Gabriel Kuhn's Blog

Adam Smith with a Spin

By Gabriel Kuhn

A review of Zak Cope, The Wealth of (Some) Nations: Imperialism and the Mechanics of Value Transfer (London: Pluto, 2019).

Belfast-based author Zak Cope has in recent years made a name for himself as a foremost analyst of the imperialist system, past and present. In 2012, his comprehensive study Divided World, Divided Class was published by Kersplebedeb, and in 2015, the Palgrave Encyclopedia of Imperialism and Anti-Imperialism appeared, edited by Cope in collaboration with U.S. labor historian Immanuel Ness.

Ness calls Cope’s latest book, The Wealth of (Some) Nations: Imperialism and the Mechanics of Value Transfer, “the most significant book published on the political economy of imperialism in the 21st century”. It’s a bold move by the book’s publisher, Pluto Press, to put the quote on the cover, as it pushes the reader’s expectations to dizzying heights.

Luckily, Cope is able to deliver. Tying thorough economic analysis to political reflection, he turns The Wealth of (Some) Nations into an engaging and surprisingly readable call for a true socialist and anti-imperialist movement.

I am no economics expert and must leave the evaluation of Cope’s calculations, tables, and relevant conclusions to people more qualified. In any case, Cope provides explanations for an undeniable reality: the vast differences in income and living standards between workers in the global South and the global North.

Cope insists that these differences are downplayed, or simply ignored, by large parts of the European left. He doesn’t hold back in his judgment, speaking of “imperialist socialists”, the “hegemonic social- imperialist views of the mainstream metropolitan left”, and the “mass xeno-racism of metropolitan labour”. For Cope, a particular stumbling block for the development of revolutionary socialist movementsin the global North is the “labor aristocracy”. After a concise overview of the historical usage of the term,Cope concludes that “the labour aristocracy in each case involves itself in colonial and imperialist political structures insofar as it attempts to enforce its advantages” (121).

Setting aside rhetorical details, and perhaps the selection of primary targets, I concur with Cope’s (admittedly discouraging) assessment: imperialism has been neglected by the global North’s left in close to half a century (and even longer by the institutionalized and parliamentary left).

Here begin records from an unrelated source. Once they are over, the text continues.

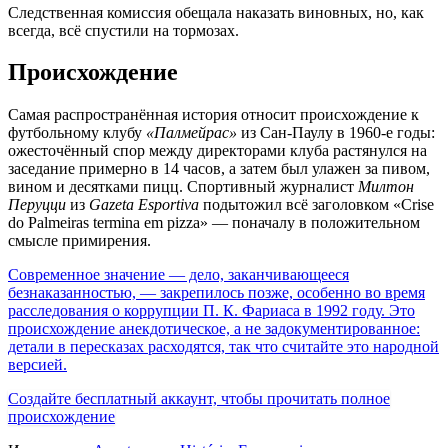
Следственная комиссия обещала наказать виновных, но, как
всегда, всё спустили на тормозах.
Происхождение
Самая распространённая история относит происхождение к
футбольному клубу
«Палмейрас»
из Сан-Паулу в 1960-е годы:
ожесточённый спор между директорами клуба растянулся на
заседание примерно в 14 часов, а затем был улажен за пивом,
вином и десятками пицц. Спортивный журналист
Милтон
Перуцци
из
Gazeta Esportiva
подытожил всё заголовком «Crise
do Palmeiras termina em pizza» — поначалу в положительном
смысле примирения.
Современное значение — дело, заканчивающееся
безнаказанностью, — закрепилось позже, особенно во время
расследования о коррупции П. К. Фариаса в 1992 году. Это
происхождение анекдотическое, а не задокументированное:
детали в пересказах расходятся, так что считайте это народной
версией.
Создайте бесплатный аккаунт, чтобы прочитать полное
происхождение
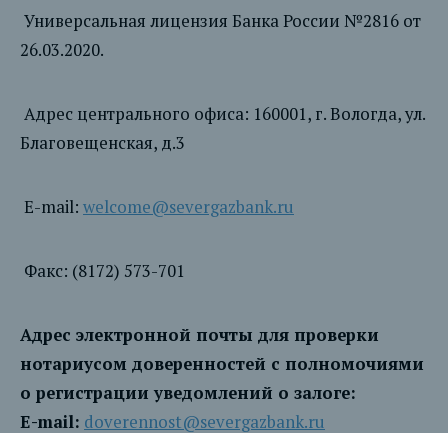
Универсальная лицензия Банка России №2816 от
26.03.2020.
Адрес центрального офиса: 160001, г. Вологда, ул.
Благовещенская, д.3
E-mail:
welcome@severgazbank.ru
Факс: (8172) 573-701
Адрес электронной почты для проверки
нотариусом доверенностей с полномочиями
о регистрации уведомлений о залоге:
E-mail:
doverennost@severgazbank.ru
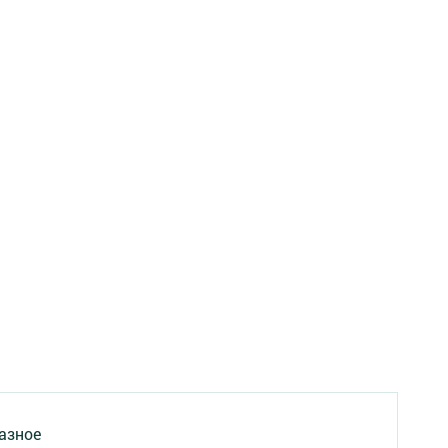
азное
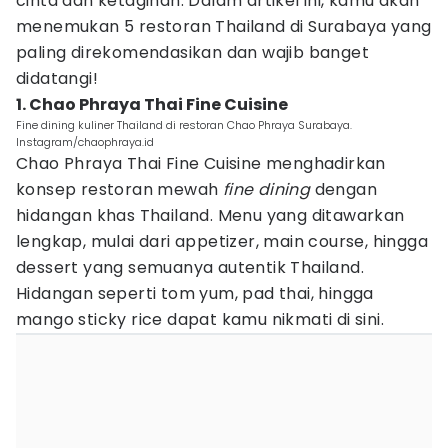
cinta dan ketagihan. Dalam artikel ini, kamu akan
menemukan 5 restoran Thailand di Surabaya yang
paling direkomendasikan dan wajib banget
didatangi!
1. Chao Phraya Thai Fine Cuisine
Fine dining kuliner Thailand di restoran Chao Phraya Surabaya.
Instagram/chaophraya.id
Chao Phraya Thai Fine Cuisine menghadirkan
konsep restoran mewah
fine dining
dengan
hidangan khas Thailand. Menu yang ditawarkan
lengkap, mulai dari appetizer, main course, hingga
dessert yang semuanya autentik Thailand.
Hidangan seperti tom yum, pad thai, hingga
mango sticky rice dapat kamu nikmati di sini.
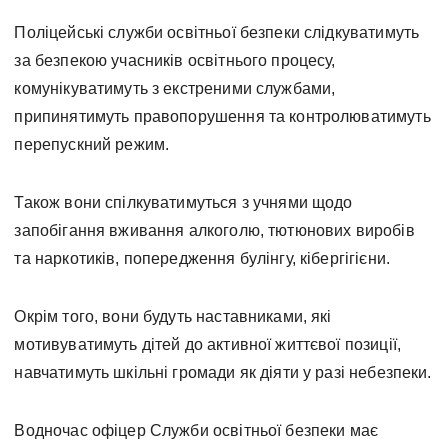
Поліцейські служби освітньої безпеки слідкуватимуть
за безпекою учасників освітнього процесу,
комунікуватимуть з екстреними службами,
припинятимуть правопорушення та контролюватимуть
перепускний режим.
Також вони спілкуватимуться з учнями щодо
запобігання вживання алкоголю, тютюнових виробів
та наркотиків, попередження булінгу, кібергігієни.
Окрім того, вони будуть наставниками, які
мотивуватимуть дітей до активної життєвої позиції,
навчатимуть шкільні громади як діяти у разі небезпеки.
Водночас офіцер Служби освітньої безпеки має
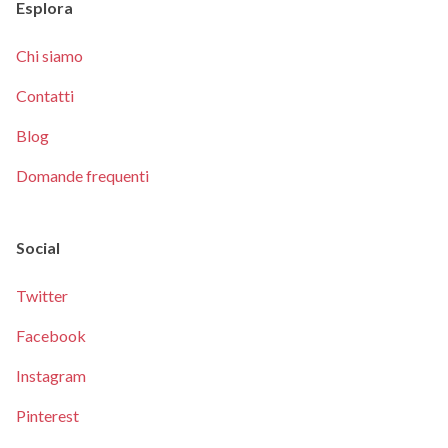
Esplora
Chi siamo
Contatti
Blog
Domande frequenti
Social
Twitter
Facebook
Instagram
Pinterest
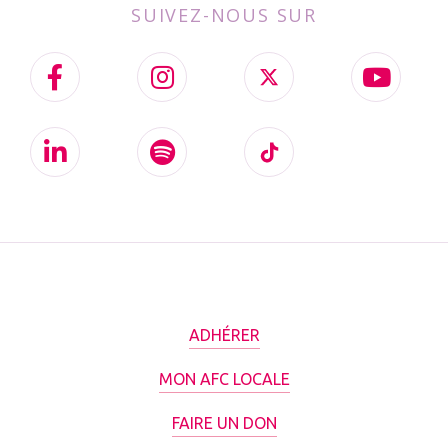
SUIVEZ-NOUS SUR
ADHÉRER
MON AFC LOCALE
FAIRE UN DON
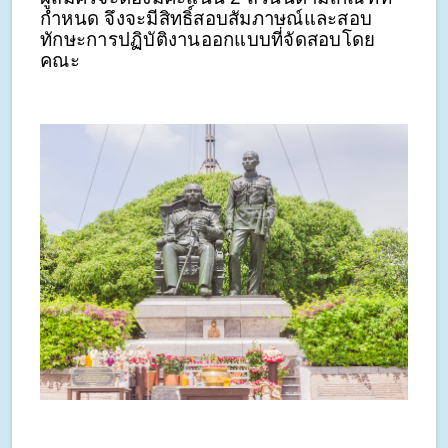
กำหนด จึงจะมีสิทธิ์สอบสัมภาษณ์และสอบ
ทักษะการปฏิบัติงานออกแบบที่จัดสอบโดย
คณะ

Today, significant parts of the left attempt to counter its own demise by emulating the protectionist and anti-migration sentiments of the far right. Particularly unsettling is Cope’s suggestion that “imperialist left nationalism … provides right populism with a pseudo-socialist patina of democratic respectability” (195).

Cope also deserves much credit for his chapter “The Native Labour Aristocracy”, which illustrates how much the political significance of migration is tied into the imperialist reality. It is also heartening to see an analysis that situates what has become known as the “imperial mode of living” (Ulrich Brand/Markus Wissen) into an imperialist system, rather than treating it as the result of unfortunate historical circumstances, supposedly curable on an individual consumer level.

However, as a labor organizer in the global North (currently, a central committee member of Sweden’s syndicalist SAC), I feel the need to comment on (at least implicit) presumptions that workers’ struggles in the global North cannot be part of a true global socialist movement. I think such presumptions are based on boundaries that are drawn too strictly; a clearly defined line that divides the oppressors from the oppressed, with the workers of the global North having moved to the side of the former.

But said boundaries aren’t always that clear. Transnational corporations, the relocation of production, global supply chains, and, not least, migration have made them porous and blurry. Organizing migrant workers, for example, undercuts the reactionary conflict between “nativist” unions and “foreign” workers, and concrete collaborations between unions from the global North and the global South challenge the assumption that no such collaboration is possible. In the SAC, we know this from experience, focusing on migrant laborers in Sweden and maintaining close ties to grassroots unions such as CSAAWU that brings together agricultural workers in South Africa. Furthermore, the symbolic significance of workers – no matter how relatively privileged – standing up against their bosses and demanding a fairer share of the wealth can inspire workers far beyond their own confines. In short, I believe there is more to gain for labor militants in the global North than what Cope seems to deem possible.

Cope himself raises the crucial question when he contends that “fighting for higher wages and better living conditions for First World workers is reactionary outside of the struggle against imperialism” (100, my emphasis). If that is true, then how do you ensure that these fights are tied to the anti-imperialist struggle?

We cannot blame Cope for not providing an answer. Such answers can only take shape in practice. Where Cope is certainly right is in his conclusion that “the workers and farmers of the global South are economically predisposed to lead the global struggle against imperialism and for socialism” (218).